* Exercise objective
Transcribe each entry so that nothing differs from the original.
"""
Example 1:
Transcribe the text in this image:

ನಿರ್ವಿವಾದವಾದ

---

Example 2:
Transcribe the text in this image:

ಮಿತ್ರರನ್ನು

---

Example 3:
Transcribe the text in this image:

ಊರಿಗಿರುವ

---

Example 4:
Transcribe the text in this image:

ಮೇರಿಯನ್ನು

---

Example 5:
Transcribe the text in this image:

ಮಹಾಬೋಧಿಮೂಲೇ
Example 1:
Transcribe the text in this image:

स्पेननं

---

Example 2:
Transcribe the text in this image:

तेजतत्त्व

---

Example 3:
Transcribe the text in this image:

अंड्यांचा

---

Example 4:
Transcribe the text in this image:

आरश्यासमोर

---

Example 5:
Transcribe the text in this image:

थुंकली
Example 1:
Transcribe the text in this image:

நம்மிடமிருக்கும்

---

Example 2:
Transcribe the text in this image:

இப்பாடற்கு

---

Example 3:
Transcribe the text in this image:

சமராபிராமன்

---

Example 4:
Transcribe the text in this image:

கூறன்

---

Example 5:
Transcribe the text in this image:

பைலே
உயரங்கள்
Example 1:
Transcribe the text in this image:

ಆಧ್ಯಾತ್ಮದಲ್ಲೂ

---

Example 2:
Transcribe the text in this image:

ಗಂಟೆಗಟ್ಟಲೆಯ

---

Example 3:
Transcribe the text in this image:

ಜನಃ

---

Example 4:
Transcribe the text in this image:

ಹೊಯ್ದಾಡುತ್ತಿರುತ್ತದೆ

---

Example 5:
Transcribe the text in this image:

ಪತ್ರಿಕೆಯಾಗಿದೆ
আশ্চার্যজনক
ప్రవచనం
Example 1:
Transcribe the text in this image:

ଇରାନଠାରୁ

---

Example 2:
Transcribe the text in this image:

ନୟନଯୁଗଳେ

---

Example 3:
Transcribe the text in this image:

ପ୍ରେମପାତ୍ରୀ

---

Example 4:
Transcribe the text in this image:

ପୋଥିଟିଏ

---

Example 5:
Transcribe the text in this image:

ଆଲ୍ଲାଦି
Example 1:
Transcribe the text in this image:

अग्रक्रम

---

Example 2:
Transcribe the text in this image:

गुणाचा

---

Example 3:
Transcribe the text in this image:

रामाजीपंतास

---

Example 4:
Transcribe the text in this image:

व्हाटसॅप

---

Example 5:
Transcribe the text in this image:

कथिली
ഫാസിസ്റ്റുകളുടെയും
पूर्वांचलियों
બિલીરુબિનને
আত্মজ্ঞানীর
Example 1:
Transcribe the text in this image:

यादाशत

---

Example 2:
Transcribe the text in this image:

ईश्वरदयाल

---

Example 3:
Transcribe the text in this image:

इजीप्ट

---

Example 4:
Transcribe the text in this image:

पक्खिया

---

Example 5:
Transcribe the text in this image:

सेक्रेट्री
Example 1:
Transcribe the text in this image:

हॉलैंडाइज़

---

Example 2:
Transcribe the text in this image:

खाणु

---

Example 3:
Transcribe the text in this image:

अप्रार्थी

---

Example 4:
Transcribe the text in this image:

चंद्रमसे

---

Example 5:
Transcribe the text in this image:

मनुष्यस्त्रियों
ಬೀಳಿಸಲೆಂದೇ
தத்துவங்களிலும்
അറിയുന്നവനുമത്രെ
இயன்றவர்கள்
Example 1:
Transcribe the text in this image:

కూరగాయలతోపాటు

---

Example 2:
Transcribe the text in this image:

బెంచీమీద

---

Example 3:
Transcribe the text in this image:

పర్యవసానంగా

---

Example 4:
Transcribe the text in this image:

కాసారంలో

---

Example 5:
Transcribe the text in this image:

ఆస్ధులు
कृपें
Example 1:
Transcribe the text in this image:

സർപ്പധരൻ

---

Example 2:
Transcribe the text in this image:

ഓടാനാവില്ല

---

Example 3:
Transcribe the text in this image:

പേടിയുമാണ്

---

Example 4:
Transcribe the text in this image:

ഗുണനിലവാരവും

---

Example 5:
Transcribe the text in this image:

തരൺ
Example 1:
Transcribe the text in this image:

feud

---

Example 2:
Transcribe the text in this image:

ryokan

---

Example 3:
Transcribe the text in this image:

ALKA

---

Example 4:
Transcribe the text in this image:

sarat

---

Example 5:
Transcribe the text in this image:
"""
* Answer section
Example 1:
Transcribe the text in this image:

ನಿರ್ವಿವಾದವಾದ

---

Example 2:
Transcribe the text in this image:

ಮಿತ್ರರನ್ನು

---

Example 3:
Transcribe the text in this image:

ಊರಿಗಿರುವ

---

Example 4:
Transcribe the text in this image:

ಮೇರಿಯನ್ನು

---

Example 5:
Transcribe the text in this image:

ಮಹಾಬೋಧಿಮೂಲೇ
Example 1:
Transcribe the text in this image:

स्पेननं

---

Example 2:
Transcribe the text in this image:

तेजतत्त्व

---

Example 3:
Transcribe the text in this image:

अंड्यांचा

---

Example 4:
Transcribe the text in this image:

आरश्यासमोर

---

Example 5:
Transcribe the text in this image:

थुंकली
Example 1:
Transcribe the text in this image:

நம்மிடமிருக்கும்

---

Example 2:
Transcribe the text in this image:

இப்பாடற்கு

---

Example 3:
Transcribe the text in this image:

சமராபிராமன்

---

Example 4:
Transcribe the text in this image:

கூறன்

---

Example 5:
Transcribe the text in this image:

பைலே
உயரங்கள்
Example 1:
Transcribe the text in this image:

ಆಧ್ಯಾತ್ಮದಲ್ಲೂ

---

Example 2:
Transcribe the text in this image:

ಗಂಟೆಗಟ್ಟಲೆಯ

---

Example 3:
Transcribe the text in this image:

ಜನಃ

---

Example 4:
Transcribe the text in this image:

ಹೊಯ್ದಾಡುತ್ತಿರುತ್ತದೆ

---

Example 5:
Transcribe the text in this image:

ಪತ್ರಿಕೆಯಾಗಿದೆ
আশ্চার্যজনক
ప్రవచనం
Example 1:
Transcribe the text in this image:

ଇରାନଠାରୁ

---

Example 2:
Transcribe the text in this image:

ନୟନଯୁଗଳେ

---

Example 3:
Transcribe the text in this image:

ପ୍ରେମପାତ୍ରୀ

---

Example 4:
Transcribe the text in this image:

ପୋଥିଟିଏ

---

Example 5:
Transcribe the text in this image:

ଆଲ୍ଲାଦି
Example 1:
Transcribe the text in this image:

अग्रक्रम

---

Example 2:
Transcribe the text in this image:

गुणाचा

---

Example 3:
Transcribe the text in this image:

रामाजीपंतास

---

Example 4:
Transcribe the text in this image:

व्हाटसॅप

---

Example 5:
Transcribe the text in this image:

कथिली
ഫാസിസ്റ്റുകളുടെയും
पूर्वांचलियों
બિલીરુબિનને
আত্মজ্ঞানীর
Example 1:
Transcribe the text in this image:

यादाशत

---

Example 2:
Transcribe the text in this image:

ईश्वरदयाल

---

Example 3:
Transcribe the text in this image:

इजीप्ट

---

Example 4:
Transcribe the text in this image:

पक्खिया

---

Example 5:
Transcribe the text in this image:

सेक्रेट्री
Example 1:
Transcribe the text in this image:

हॉलैंडाइज़

---

Example 2:
Transcribe the text in this image:

खाणु

---

Example 3:
Transcribe the text in this image:

अप्रार्थी

---

Example 4:
Transcribe the text in this image:

चंद्रमसे

---

Example 5:
Transcribe the text in this image:

मनुष्यस्त्रियों
ಬೀಳಿಸಲೆಂದೇ
தத்துவங்களிலும்
അറിയുന്നവനുമത്രെ
இயன்றவர்கள்
Example 1:
Transcribe the text in this image:

కూరగాయలతోపాటు

---

Example 2:
Transcribe the text in this image:

బెంచీమీద

---

Example 3:
Transcribe the text in this image:

పర్యవసానంగా

---

Example 4:
Transcribe the text in this image:

కాసారంలో

---

Example 5:
Transcribe the text in this image:

ఆస్ధులు
कृपें
Example 1:
Transcribe the text in this image:

സർപ്പധരൻ

---

Example 2:
Transcribe the text in this image:

ഓടാനാവില്ല

---

Example 3:
Transcribe the text in this image:

പേടിയുമാണ്

---

Example 4:
Transcribe the text in this image:

ഗുണനിലവാരവും

---

Example 5:
Transcribe the text in this image:

തരൺ
Example 1:
Transcribe the text in this image:

feud

---

Example 2:
Transcribe the text in this image:

ryokan

---

Example 3:
Transcribe the text in this image:

ALKA

---

Example 4:
Transcribe the text in this image:

sarat

---

Example 5:
Transcribe the text in this image:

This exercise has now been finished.